The current Greek crisis has had many deadlines that have come and gone without any changes. Today, Greece is due to make a payment of $1.7 billion to the IMF for partial repayment of a bailout agreed to in February 2012. This Sunday, the people of Greece will vote on a referendum to accept or reject the austerity measures demanded by its creditors in exchange for further aid. Prime Minister Alexis Tsipras has encouraged the populace to vote “no” in order, he thinks, to try to negotiate a better deal with the country’s lenders. On July 20th, there is a $4 billion payment owed the ECB and then August 20th another $3.6 billion due the ECB. It will likely be a tumultuous next seven weeks for Greece and its citizens.
This is nothing new for Greece. Depending on your chosen starting point, this is year five or year 2600 of the Greek financial crisis.
- Ancient Greece invented finance including banking, personal loans, capital levies and annuities. Back in the 6th century BC, according to Josh Brown in The Reformed Broker, they also invented the first financial crisis in recorded history. Greek citizens, en masse, had pledged themselves as slaves as collateral for debts they took out against their farms. Ultimately, much of the population was enslaved, both in the country or shipped abroad. The wiseman Solon solved the crisis by freeing his fellow countrymen from slavery by devaluing the drachma by one-quarter.

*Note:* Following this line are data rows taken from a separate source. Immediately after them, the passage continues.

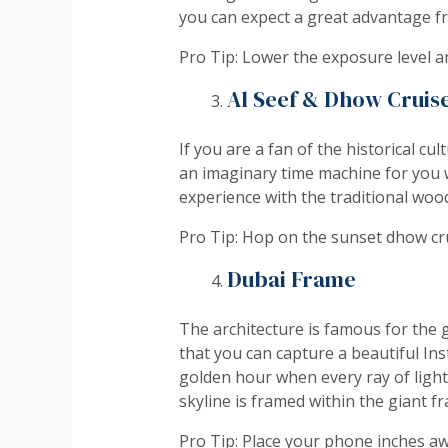
you can expect a great advantage f
Pro Tip: Lower the exposure level a
Al Seef & Dhow Cruis
If you are a fan of the historical cu
an imaginary time machine for you w
experience with the traditional wo
Pro Tip: Hop on the sunset dhow crui
Dubai Frame
The architecture is famous for the 
that you can capture a beautiful I
golden hour when every ray of light
skyline is framed within the giant f
Pro Tip: Place your phone inches aw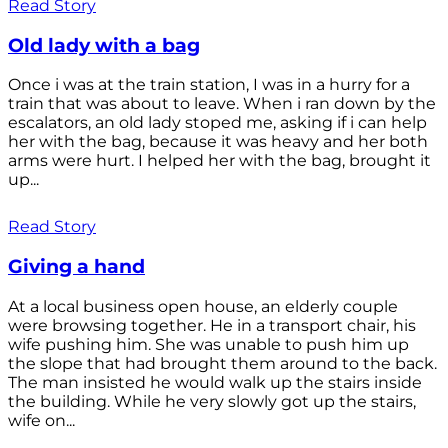
Read Story
Old lady with a bag
Once i was at the train station, I was in a hurry for a
train that was about to leave. When i ran down by the
escalators, an old lady stoped me, asking if i can help
her with the bag, because it was heavy and her both
arms were hurt. I helped her with the bag, brought it
up...
Read Story
Giving a hand
At a local business open house, an elderly couple
were browsing together. He in a transport chair, his
wife pushing him. She was unable to push him up
the slope that had brought them around to the back.
The man insisted he would walk up the stairs inside
the building. While he very slowly got up the stairs,
wife on...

- The banks of the day, which were the temples, generally did not lend to the city-states. However, the Shrine at Delphi and its Temple of Delphi made 4th Century BC loans to 13 Greek city-states and ended up taking an 80% “haircut” when the majority of them never paid back their loans.
- Since Greece obtained its independence in the 1820s, it has been in default to its creditors roughly 90 of those years; about half. They defaulted in 1826, 1843, 1860, 1894 and 1932. In the late 1800s, the Greeks once again ended up under an unsustainable debt burden and the government suspended all payments on external debt in 1893. At that time, they created the “International Committee for Greek Debt Management” to appease foreign creditors. Sound familiar?

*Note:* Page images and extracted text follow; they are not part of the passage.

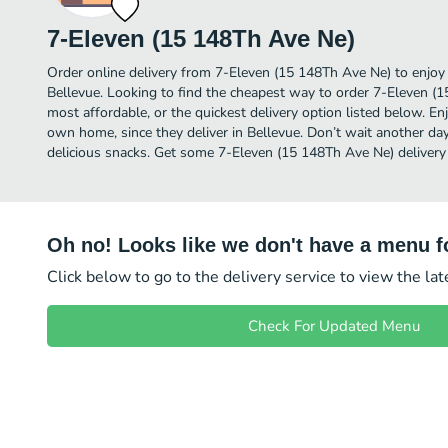
7-Eleven (15 148Th Ave Ne)
Order online delivery from 7-Eleven (15 148Th Ave Ne) to enjoy
Bellevue. Looking to find the cheapest way to order 7-Eleven 
most affordable, or the quickest delivery option listed below. E
own home, since they deliver in Bellevue. Don’t wait another day 
delicious snacks. Get some 7-Eleven (15 148Th Ave Ne) delivery
Oh no! Looks like we don't have a menu fo
Click below to go to the delivery service to view the la
Check For Updated Menu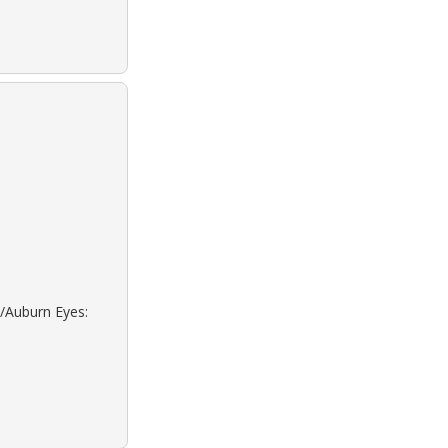
d/Auburn Eyes:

- There are no countries in the modern world that have defaulted on their loans more often than Greece, except for Honduras and Ecuador.
- The current financial drama began in December 2009, when credit rating agencies first downgraded Greek debt. Then, in May, 2010, there was a $146 billion rescue package loan, tied to a severe austerity requirement. The austerity program and rescue package failed and in October 2011, debt was restructured, with a 50% haircut.

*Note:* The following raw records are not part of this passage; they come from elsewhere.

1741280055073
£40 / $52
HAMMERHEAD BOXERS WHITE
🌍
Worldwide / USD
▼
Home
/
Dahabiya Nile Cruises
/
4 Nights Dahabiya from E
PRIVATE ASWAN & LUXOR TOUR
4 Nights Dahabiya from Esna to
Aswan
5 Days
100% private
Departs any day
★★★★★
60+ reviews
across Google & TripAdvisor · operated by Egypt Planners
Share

That brings us back to today where Greece and the rest of Europe are at a nasty impasse. The odds of deal failure are quite high and ‘Grexit’ has become a real possibility. How bad would it be if Greece left the European Union? Maybe, not bad at all.
The world is ready for it:
- More psychologically prepared than in 2009/2010 when the fear of contagion was very large.
- More financially ready. Today, Europe has embraced its versions of QE- “whatever it takes.”
- More economically prepared. Growth in the U.S. and Japan are doing much better. Parts of Europe are making progress. China keeps moving forward.
- Removing this uncertainty could help the Eurozone. Some say that if Greece would leave, the bloc would be stronger. They call it the “ballast theory”- comparing the bloc to a hot-air balloon which would rise once Greece has been thrown overboard.
- Contagion is always a risk, but probably not the risk it was when this all started.
- Having a template for a country to leave the euro is likely a good thing.
Greece has a great cultural heritage. It has given the world some very important things. It’s a wonderful place to visit. Unfortunately, finance has not been its strong suit. Greek’s economy is about the size of Atlanta, Georgia. The world is prepared if there is a ‘Grexit’. Of course, no one knows how this drama will play out. Yet, everything should be fine with the exception of the volatility that this uncertainty brings to the stock markets.
We just need to stay focused on what we can control, particularly having a well-balanced and diversified portfolio consistent with our risk profile and staying invested.
Finally, we need to be ever grateful for being Americans and being able to celebrate our great country on July 4th. Happy Independence Day! Have a fun and safe weekend!